Guiyang - Wang Kun träumt bereits von der vollkommen fairen Schulklausur. „Wir wollen den menschlichen Fehler minimieren. Keiner soll eine gute Note bekommen, nur weil er Beziehungen zum Prüfer hat“, sagt der chinesische Sportlehrer. Seine Devise lautet: Nur Leistung zählt, sonst nichts.
Der Pädagoge steht in der riesigen Sporthalle der Qingzhen-Mittelschule, hinter ihm haben sich Dutzende Teenager in Trainingskleidung auf dem glatt geputzten Linoleumboden aufgereiht. Sie werden in ihrer Abschlussprüfung beim Seilspringen gegen die Zeit getestet. Bewertet werden sollen die Schüler jedoch nicht vom fehlerhaften menschlichen Auge, sondern von objektiver Technik: Eine Kamera, ausgestattet mit Künstlicher Intelligenz, zählt in Echtzeit jede Rotation des Sprungseils. Später werden Computerchips, eingenäht in die Shirts, sicherstellen, dass niemand beim Ausdauerlauf auf der 400-Meter-Bahn seine Spur wechselt. Schummeln wird damit unmöglich gemacht: Statt auf Vertrauen setzen die Lehrer auf digitale Kontrolle.
Daten gehen ans Ministerium
Es sind technische Spielereien, die die Lokalregierung beim Ortsbesuch im südwestlichen Guiyang den Journalisten präsentiert. Die Software liefert etwa individuell angepasste Ernährungspläne und Übungen für daheim mit. Von der ersten Klasse bis zum Abitur werden sämtliche Gesundheitsdaten ans Ministerium weitergeleitet. „Unsere Technologie kann natürlich auch auf andere Fächer angewandt werden“, sagt Zhang Youyou, der für das staatsnahe Unternehmen Guizhou Jingshi City Investment Smart Education arbeitet: „Im Chinesisch-Unterricht können wir beispielsweise bei Gruppendiskussionen die Antworten der Schüler filmen und genau messen, wie konzentriert sie sind.“ Eine Zustimmung der Eltern brauche man nicht, denn die Schule sei in China öffentlicher Raum.

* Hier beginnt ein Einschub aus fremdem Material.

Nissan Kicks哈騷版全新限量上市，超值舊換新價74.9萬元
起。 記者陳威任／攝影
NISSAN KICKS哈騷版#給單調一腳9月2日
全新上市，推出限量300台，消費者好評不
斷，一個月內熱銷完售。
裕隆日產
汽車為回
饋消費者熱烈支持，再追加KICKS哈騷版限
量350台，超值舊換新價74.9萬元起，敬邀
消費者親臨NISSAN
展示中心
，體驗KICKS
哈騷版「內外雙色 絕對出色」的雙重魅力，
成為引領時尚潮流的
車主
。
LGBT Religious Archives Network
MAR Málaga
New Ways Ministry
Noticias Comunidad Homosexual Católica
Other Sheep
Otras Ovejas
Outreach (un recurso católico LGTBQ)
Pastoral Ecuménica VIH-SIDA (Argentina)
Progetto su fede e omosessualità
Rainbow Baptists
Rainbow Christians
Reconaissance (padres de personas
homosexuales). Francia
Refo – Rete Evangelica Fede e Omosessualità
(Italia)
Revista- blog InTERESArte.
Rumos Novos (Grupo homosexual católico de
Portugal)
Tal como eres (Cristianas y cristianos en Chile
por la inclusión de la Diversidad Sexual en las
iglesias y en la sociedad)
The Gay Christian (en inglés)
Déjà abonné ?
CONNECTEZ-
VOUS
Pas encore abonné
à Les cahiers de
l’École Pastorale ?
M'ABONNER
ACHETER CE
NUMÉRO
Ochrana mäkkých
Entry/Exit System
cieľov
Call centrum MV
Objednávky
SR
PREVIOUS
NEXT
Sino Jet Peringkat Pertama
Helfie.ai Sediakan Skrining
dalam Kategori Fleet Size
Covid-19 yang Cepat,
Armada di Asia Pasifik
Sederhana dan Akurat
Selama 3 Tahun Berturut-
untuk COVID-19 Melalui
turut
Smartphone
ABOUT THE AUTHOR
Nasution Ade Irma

Im zehnten Stock eines gläsernen Büroturms in Guiyang tüfteln Zhang und seine Kollegen an der digitalen Revolution fürs Klassenzimmer: Eine Mitarbeiterin sagt, man wolle mithilfe der Technik den neuesten Stand der Neurowissenschaft mit digitaler Technologie verbinden, das Bildungssystem effektiver gestalten und die Kosten für die Gesellschaft drosseln.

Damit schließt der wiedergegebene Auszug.